What We Should Be Doing and What We Are Doing.

You know, we have seriously miscalculated our roles.
When you chose to become an architect instead of a graphic designer, what role did you assume or know for sure you'd be playing? And how much of that role do you see yourself performing on a daily?
We make choices about the work we want to do because we like the story it comes packed with. But what happens is, the story we tell ourselves is rarely the one we end up living.

The 23 year old who chose fashion designing as her profession to create clothes she couldn't easily find elsewhere, for people who'd love to wear them, spends 70% of her time adjusting brightness and choosing filters to make her social media feed look appealing. This wasn't the role she signed up for, but somehow she's always playing it.
The architect who quit "that firm" to be her own boss and make designs she's proud of now spends her days adjusting font sizes, finding appealing line weights, and pinning every board that looks different, trendy and "somewhat aesthetic."
The tragedy isn't that she's doing the wrong work; it's that she's forgotten what the right work actually is. The presentation has somehow become more important than the thing being presented.

Q1. At what point did we all collectively agree to become photographers who occasionally practice our actual professions?
The disparity is shockingly obvious and yet almost no one's seeing it. We nod and say, "Well, that's just how it is these days," believing we are left with no choice at all. And what's the choice? Well, it's finding the courage to go against the 'grain'.
You did not become a writer to copy words someone else wrote and paste them under your name.
You did not become an architect to create buildings that temporarily boost your ego, while failing the users by not giving them something that feels solid, permanent.
You did not become a small business owner to perfect smooth transitions in reels.
And yet here we are, in the assumed role of a content creator, who happens to occasionally do the thing we set out to do.

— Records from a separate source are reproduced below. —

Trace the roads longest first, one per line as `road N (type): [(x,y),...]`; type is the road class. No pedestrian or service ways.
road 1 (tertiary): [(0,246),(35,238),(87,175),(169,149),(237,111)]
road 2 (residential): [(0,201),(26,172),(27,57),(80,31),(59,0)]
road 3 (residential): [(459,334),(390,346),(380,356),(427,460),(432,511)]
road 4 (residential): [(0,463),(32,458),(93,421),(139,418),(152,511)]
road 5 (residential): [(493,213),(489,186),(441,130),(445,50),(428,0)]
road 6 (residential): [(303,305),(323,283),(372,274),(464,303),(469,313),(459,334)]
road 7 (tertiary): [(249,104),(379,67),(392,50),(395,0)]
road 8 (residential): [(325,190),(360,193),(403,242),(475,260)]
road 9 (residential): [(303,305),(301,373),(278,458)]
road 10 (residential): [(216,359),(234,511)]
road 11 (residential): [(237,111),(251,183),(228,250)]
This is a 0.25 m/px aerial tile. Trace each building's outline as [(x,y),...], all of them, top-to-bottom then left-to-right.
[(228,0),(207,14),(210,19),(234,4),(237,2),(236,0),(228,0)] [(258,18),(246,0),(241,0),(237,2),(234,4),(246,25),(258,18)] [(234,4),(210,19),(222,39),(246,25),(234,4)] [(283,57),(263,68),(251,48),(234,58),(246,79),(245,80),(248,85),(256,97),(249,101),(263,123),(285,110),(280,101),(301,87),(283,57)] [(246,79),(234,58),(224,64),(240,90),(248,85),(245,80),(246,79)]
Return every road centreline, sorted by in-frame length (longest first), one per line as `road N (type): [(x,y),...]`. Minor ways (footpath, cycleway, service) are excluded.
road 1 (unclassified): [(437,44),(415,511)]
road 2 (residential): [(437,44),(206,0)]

Q2. What would your craft look like if social media disappeared?
You became a writer to write. You became an architect to 'design.' You became a business owner to share and sell a story.
You became because you wanted to transform, not chase.
We all buy the story of transformation. And transformation is kind of permanent. Kind of like lifestyle creep. Once you have enough dollar bills in your fanny pack, your benchmark moves up the ladder. Your 'bare minimum' is no longer a Bata, it's a Birkenstock. And I highly doubt you'd go back unless you were forced to.

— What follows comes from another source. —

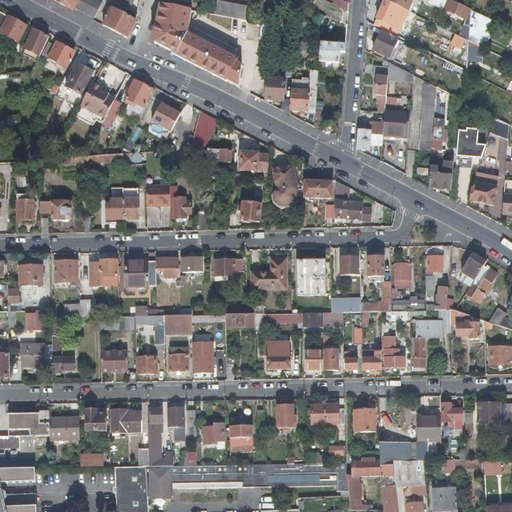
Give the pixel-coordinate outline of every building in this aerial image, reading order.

Having you as an architect, and being in the space you have created, one should be sure of what it means to be around good architecture. You're here to make history by learning from it, never by breaking up with it. The easy path is doing what everyone else is doing. The valuable path is doing what only you can do.
Buying clothes from you should mean worth the price paid. The customer walks out feeling confident in the choice they made and sure of how they look, all because you made sure to design what looks good on a person, not just in a photo.
Coming to your social media feed, the person shouldn't walk out feeling less of who they are. Perhaps inspired, but never insecure. Repeatedly choose connection over attention.
Becoming the person you chose to become? Well, that sounds like the basic thing to do, but feels like one of the biggest challenges. We're so committed to the 'performance' that we've lost track of the character we were supposed to be playing.

Q3: Are you creating work that makes YOU look good, or work that makes customers feel seen and understood?
All we have to do is play the role we signed up to play. Sounds simple, but we'd rather do anything else but just that. The hardest thing isn't doing the work; it's deciding what the work actually is.
The wrapper will always matter lesser than the gift inside. 🎁
And so, in a time where everyone's distracted and confused their actual role with everything else, keeping your promise might be the most revolutionary act of all.